Testing the entity's computation of standard overhead rates.
Which of the following is not a reason for the special significance attached by the auditors to the verification of inventories?
A) The determination of inventory valuation directly affects net income.
B) The existence of inventories is inherently difficult to substantiate.
C) Special valuation problems often exist for inventories.
D) Inventories are often the largest current asset of an enterprise.
the existence of inventories is inherently difficult to substantiate.
The client's physical count of inventories is lower than the inventory quantities in the perpetual records. This could be the result of a failure to record:
A) Purchases.
B) Purchase discounts.
C) Sales.
D) Sales discounts.
sales
An auditor has accounted for a sequence of inventory tags and is now going to trace information on a representative number of tags to the inventory summary sheets.

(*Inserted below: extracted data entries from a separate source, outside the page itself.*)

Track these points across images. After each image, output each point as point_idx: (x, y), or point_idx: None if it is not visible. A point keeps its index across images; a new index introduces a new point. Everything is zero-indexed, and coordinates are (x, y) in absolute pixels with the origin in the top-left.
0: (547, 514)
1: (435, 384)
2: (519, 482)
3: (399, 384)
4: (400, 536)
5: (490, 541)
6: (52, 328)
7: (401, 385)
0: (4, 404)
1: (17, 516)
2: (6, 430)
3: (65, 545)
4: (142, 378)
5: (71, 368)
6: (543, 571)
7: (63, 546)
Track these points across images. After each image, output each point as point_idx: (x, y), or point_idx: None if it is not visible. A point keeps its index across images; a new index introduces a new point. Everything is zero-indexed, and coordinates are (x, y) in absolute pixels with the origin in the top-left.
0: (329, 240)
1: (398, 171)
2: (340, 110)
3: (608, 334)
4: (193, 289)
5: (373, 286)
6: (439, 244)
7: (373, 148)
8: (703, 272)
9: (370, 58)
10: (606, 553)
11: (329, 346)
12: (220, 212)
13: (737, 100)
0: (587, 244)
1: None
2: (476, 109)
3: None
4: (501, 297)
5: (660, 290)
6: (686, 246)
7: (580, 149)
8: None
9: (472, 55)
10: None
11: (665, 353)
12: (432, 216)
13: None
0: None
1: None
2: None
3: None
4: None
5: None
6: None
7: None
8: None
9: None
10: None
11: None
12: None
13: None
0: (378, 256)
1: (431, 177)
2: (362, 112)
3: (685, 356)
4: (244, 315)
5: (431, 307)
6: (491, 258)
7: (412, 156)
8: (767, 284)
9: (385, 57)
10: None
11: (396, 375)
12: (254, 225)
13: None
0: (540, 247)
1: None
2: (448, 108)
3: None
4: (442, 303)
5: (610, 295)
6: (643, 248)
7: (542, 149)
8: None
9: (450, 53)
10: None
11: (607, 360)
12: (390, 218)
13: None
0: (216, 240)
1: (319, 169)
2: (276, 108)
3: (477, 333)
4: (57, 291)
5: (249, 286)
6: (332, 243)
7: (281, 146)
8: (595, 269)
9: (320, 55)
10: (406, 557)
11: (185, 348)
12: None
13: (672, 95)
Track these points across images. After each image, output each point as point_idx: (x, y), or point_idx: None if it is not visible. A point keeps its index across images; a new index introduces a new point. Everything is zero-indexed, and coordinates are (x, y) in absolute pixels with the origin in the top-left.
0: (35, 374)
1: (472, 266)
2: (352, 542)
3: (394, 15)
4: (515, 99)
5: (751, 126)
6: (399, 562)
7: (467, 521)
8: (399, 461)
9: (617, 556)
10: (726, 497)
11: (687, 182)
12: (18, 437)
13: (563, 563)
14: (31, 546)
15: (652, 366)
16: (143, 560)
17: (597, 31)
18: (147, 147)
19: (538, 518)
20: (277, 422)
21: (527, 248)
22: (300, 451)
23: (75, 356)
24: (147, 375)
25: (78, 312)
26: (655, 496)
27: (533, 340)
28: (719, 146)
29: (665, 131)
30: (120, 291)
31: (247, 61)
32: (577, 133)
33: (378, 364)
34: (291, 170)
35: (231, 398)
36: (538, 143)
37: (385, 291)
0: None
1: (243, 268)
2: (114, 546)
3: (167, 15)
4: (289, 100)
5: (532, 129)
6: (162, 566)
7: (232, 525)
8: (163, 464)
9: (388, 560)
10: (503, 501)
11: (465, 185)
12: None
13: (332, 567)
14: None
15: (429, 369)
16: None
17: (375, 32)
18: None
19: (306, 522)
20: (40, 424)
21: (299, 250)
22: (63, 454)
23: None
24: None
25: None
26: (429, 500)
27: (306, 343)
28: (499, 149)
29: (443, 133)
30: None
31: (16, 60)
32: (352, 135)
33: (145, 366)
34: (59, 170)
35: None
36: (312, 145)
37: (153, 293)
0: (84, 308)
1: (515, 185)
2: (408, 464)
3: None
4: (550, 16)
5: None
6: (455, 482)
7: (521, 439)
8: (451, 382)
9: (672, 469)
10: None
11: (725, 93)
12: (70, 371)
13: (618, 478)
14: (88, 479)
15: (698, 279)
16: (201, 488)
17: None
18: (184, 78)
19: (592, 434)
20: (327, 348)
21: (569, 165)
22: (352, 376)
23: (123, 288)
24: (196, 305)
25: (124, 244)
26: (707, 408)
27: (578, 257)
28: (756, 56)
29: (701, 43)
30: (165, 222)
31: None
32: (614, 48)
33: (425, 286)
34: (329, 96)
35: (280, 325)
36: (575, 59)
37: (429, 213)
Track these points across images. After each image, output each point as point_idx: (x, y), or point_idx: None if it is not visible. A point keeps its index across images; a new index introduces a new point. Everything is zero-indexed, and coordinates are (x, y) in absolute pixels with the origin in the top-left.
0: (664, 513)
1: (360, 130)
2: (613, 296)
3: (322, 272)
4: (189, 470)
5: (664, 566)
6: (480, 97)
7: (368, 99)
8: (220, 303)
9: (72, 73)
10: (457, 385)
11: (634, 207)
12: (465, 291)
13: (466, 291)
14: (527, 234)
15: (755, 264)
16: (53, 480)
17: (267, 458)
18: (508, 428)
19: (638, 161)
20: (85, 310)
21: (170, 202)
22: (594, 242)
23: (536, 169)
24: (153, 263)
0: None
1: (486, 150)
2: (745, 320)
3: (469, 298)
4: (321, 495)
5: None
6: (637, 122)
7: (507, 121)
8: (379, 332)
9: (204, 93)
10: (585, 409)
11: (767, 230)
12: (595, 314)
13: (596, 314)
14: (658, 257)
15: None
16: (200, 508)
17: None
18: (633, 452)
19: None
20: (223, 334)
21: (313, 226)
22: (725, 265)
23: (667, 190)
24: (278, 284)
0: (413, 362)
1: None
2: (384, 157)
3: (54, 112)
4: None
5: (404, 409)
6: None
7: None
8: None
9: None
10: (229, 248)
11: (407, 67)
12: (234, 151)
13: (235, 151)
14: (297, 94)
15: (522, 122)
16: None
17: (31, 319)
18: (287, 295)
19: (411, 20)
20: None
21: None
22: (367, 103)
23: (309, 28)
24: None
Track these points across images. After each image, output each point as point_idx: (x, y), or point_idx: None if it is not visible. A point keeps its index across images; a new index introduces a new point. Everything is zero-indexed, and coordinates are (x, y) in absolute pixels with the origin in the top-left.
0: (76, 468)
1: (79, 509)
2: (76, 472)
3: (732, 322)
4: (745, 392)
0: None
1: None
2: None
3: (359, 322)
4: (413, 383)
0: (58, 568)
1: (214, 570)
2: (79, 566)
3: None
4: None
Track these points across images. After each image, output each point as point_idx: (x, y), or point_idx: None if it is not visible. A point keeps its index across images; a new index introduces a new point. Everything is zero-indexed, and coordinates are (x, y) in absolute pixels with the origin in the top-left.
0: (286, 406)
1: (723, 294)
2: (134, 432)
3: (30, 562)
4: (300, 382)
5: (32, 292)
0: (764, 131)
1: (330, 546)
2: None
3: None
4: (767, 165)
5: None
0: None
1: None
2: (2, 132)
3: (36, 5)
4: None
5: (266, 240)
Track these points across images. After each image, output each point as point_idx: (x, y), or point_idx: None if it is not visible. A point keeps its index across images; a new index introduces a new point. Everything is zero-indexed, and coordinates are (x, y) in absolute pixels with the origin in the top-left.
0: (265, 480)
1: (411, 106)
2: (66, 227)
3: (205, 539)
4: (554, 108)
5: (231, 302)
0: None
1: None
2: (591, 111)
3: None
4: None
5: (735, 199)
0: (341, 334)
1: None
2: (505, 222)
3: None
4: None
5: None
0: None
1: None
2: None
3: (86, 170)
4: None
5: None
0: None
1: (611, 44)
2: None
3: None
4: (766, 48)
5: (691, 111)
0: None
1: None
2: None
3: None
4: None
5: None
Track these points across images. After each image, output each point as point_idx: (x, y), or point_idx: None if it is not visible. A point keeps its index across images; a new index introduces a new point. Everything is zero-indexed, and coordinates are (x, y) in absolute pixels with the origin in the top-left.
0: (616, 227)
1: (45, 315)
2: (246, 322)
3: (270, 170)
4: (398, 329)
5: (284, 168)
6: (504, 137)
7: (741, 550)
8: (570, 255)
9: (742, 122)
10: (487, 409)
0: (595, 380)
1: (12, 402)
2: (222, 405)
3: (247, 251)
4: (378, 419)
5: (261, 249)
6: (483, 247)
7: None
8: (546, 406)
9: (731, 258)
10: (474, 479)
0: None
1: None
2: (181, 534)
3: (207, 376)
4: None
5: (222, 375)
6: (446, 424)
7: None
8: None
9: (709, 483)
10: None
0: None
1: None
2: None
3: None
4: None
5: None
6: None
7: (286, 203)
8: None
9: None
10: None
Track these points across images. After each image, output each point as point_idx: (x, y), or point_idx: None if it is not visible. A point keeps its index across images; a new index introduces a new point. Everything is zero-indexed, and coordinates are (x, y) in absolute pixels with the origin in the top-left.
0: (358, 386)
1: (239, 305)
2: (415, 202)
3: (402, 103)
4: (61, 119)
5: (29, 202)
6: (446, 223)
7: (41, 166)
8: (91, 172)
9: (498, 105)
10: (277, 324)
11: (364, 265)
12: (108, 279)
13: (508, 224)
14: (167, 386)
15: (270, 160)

Which assertion does this procedure relate to most directly?
A) Completeness.
B) Existence.
C) Legality.
D) Valuation.
completeness
The use of a "blind" purchase order is designed to prevent errors by the:
A) Purchase department.
B) Receiving department.
C) Stores department.
D) Accounting department.
receiving department
To assure that all purchases are authorized before payment is made, accounting department personnel should match the vendor's invoice to:
A) The purchase requisition.
B) The receiving report.
C) The purchase order.
D) The voucher.
the purchase report
Which of the following is not a procedure that typically is used by the auditors in their examination of a client's goods held in the custody of a public warehouse?
A) Confirmation.
B) Obtaining reports on internal control at the warehouse.
C) Observation.
D) Communicate with the regulatory agency about the legitimacy of the public warehouse.
Communicate with the regulatory agency about the legitimacy of the public warehouse.
Which of the following best describes the reason for the auditors' review of the client's cost accounting system?
A) To obtain evidence regarding the quantities of good described as work in process.
B) To obtain evidence about the valuation of work in process, finished goods, and cost of goods sold.
C) To obtain evidence about the profit margin on specific jobs.
D) To obtain evidence about compliance with Cost Accounting Standards.
To obtain evidence about the valuation of work in process, finished goods, and cost of goods sold.
A client's physical count of inventories was higher than the inventory quantities per the perpetual records. This situation could be the result of the failure to record:
A) Sales.
B) Sales discounts.
C) Purchases.
D) Purchase returns.
purchases
From the auditor’s point of view, inventory counts are more acceptable prior to the year-end when:
A) Internal control is weak.
B) Accurate perpetual inventory records are maintained.
C) Inventory is slow-moving.
D) Significant amounts of inventory are held on a consignment basis.
Accurate perpetual inventory records are maintained.
Which of the following is least likely to be performed efficiently using data analytics?
A) Identification of purchases recorded more than once.
B) Identification of overvalued inventory items based on sales of those items.
C) Identification of defective inventory items.
D) Identification of slow-moving inventory items.
Identification of defective inventory items.